§ **Task item A**:
In the Sarah Callaghan interview below, which publication tipped her as one of the comedy class of 2014?
§ **Task item B**:
Please pick up the Sarah Callaghan interview below right after its last sentence and carry it on in the same voice.

§ **Supplied text**:

*** Block opens ***

Sarah Callaghan has been tipped by TimeOut as one of the comedy class of 2014 for her fresh, unpretentious take on life as an early-20s Londoner. She’s got one of our favourite jokes about spiders too.
Sarah’s no stranger to the Edinburgh Fringe but this is her first full hour and we’re excited to see what this newcomer can do.
This is your first full solo show at the Fringe. How are you feeling?
I’ve done one too many interviews about it to be honest. But at least you’re starting with a nice gentle general opening question to settle me in. I will try to be a bit nicer in this one. I have a tendency to snap the interviewer’s head off if they ask me a dumb question. But you seem alright. I like you innit. Some interviewers, you know, it’s really all about them, they’re just pretending to be interested before they rifle off another quip written by someone else. But you seem different, one of the good guys. Like Phil Schofield – my absolute dream man. Anyway what was the question again?

*** Block closes ***

§ **Provided information**:
*** Block opens ***

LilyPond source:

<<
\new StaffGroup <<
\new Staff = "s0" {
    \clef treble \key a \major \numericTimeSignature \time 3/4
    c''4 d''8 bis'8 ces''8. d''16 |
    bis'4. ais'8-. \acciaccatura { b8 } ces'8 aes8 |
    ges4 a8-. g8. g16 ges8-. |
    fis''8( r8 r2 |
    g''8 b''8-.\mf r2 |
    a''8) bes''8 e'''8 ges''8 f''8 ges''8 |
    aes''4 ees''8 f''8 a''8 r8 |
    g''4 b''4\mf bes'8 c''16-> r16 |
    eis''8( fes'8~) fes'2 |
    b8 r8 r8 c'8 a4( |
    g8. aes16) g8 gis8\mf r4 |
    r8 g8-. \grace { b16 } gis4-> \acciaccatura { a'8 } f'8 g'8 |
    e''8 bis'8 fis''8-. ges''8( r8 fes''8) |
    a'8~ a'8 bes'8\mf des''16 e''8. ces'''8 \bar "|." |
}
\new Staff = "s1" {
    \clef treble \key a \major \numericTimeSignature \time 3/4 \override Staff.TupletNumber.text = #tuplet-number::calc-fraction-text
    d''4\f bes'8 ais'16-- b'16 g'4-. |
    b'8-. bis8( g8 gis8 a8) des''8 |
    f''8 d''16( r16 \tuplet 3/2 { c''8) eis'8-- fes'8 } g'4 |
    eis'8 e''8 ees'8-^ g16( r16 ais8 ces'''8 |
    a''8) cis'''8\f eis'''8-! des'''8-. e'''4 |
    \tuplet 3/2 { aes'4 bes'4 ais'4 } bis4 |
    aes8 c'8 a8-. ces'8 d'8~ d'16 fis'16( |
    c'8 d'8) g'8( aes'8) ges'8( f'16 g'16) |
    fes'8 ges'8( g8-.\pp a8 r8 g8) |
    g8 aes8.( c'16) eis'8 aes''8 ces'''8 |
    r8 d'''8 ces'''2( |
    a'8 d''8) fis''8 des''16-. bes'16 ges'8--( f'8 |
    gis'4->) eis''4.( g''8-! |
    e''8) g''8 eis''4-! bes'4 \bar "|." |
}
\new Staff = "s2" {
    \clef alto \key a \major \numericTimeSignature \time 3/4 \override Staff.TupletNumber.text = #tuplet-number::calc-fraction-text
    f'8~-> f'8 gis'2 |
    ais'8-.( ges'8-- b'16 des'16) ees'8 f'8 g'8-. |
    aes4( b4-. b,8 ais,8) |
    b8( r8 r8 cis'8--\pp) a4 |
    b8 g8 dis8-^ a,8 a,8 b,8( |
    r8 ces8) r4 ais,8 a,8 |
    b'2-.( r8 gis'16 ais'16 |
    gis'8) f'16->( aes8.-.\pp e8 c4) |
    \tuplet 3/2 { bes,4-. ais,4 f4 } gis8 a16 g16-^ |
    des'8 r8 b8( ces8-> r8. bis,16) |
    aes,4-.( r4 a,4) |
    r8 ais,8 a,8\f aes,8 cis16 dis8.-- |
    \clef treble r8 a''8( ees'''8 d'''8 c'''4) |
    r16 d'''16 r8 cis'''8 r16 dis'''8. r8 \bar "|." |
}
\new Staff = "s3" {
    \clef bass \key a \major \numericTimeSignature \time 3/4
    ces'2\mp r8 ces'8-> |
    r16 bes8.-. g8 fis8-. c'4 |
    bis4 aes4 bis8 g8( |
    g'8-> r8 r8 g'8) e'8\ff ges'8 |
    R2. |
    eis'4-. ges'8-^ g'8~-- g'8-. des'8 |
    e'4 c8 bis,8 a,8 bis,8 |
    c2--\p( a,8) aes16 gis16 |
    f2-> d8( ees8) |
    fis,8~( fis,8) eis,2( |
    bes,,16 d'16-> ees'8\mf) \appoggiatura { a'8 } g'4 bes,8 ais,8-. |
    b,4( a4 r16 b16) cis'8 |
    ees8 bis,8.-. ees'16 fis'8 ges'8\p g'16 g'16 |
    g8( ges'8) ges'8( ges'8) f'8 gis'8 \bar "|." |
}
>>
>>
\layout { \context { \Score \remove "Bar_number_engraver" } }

*** Block closes ***

§ **Task result A**:
TimeOut

§ **Task result B**:
Two years ago you did a double header at the Fringe. What did you learn in that time?
Get a brilliant review day one and then totally take your foot off the gas. They say Edinburgh is a marathon, not a sprint. Losers. I’m Usain Bolt, I ain’t Paula Radcliffe. I steam in quick, get the good review, bush bash bosh then I’m out of there. I’m not hanging around all day sweating my arse off and shitting in bushes. Sprint in that first day then you can totally put your feet up, laughing at all those silly silly marathon runners dressed as clowns and students, putting tape on their face and shit. Pathetic.
Your show is called Don’t Tell Anyone About Sarah Callaghan. Is this clever reverse psychology?
Ok, as I say, I like you, but be a bit careful. Yes that is what the show is called. I’m a stand-up comedian, obviously I want you tell people about me. Why do you think I’m doing this interview? Fun? Payment?! Everything anyone does now is for publicity. Ooh I’m raising money for charity, I’m swimming the channel, I’m running the length of the country attached to a brick – it’s those marathon runners all over again innit, man up and admit it’s all about you. Just be Usain Bolt, be the best, do a cool pose, then go home quick with your dignity. The point I make in the show is that you can tell everyone about a certain side of me, but in this show I’m sharing secrets I want no one to know about. It makes sense if you come, so just come innit.
Did you consider any other names for the show?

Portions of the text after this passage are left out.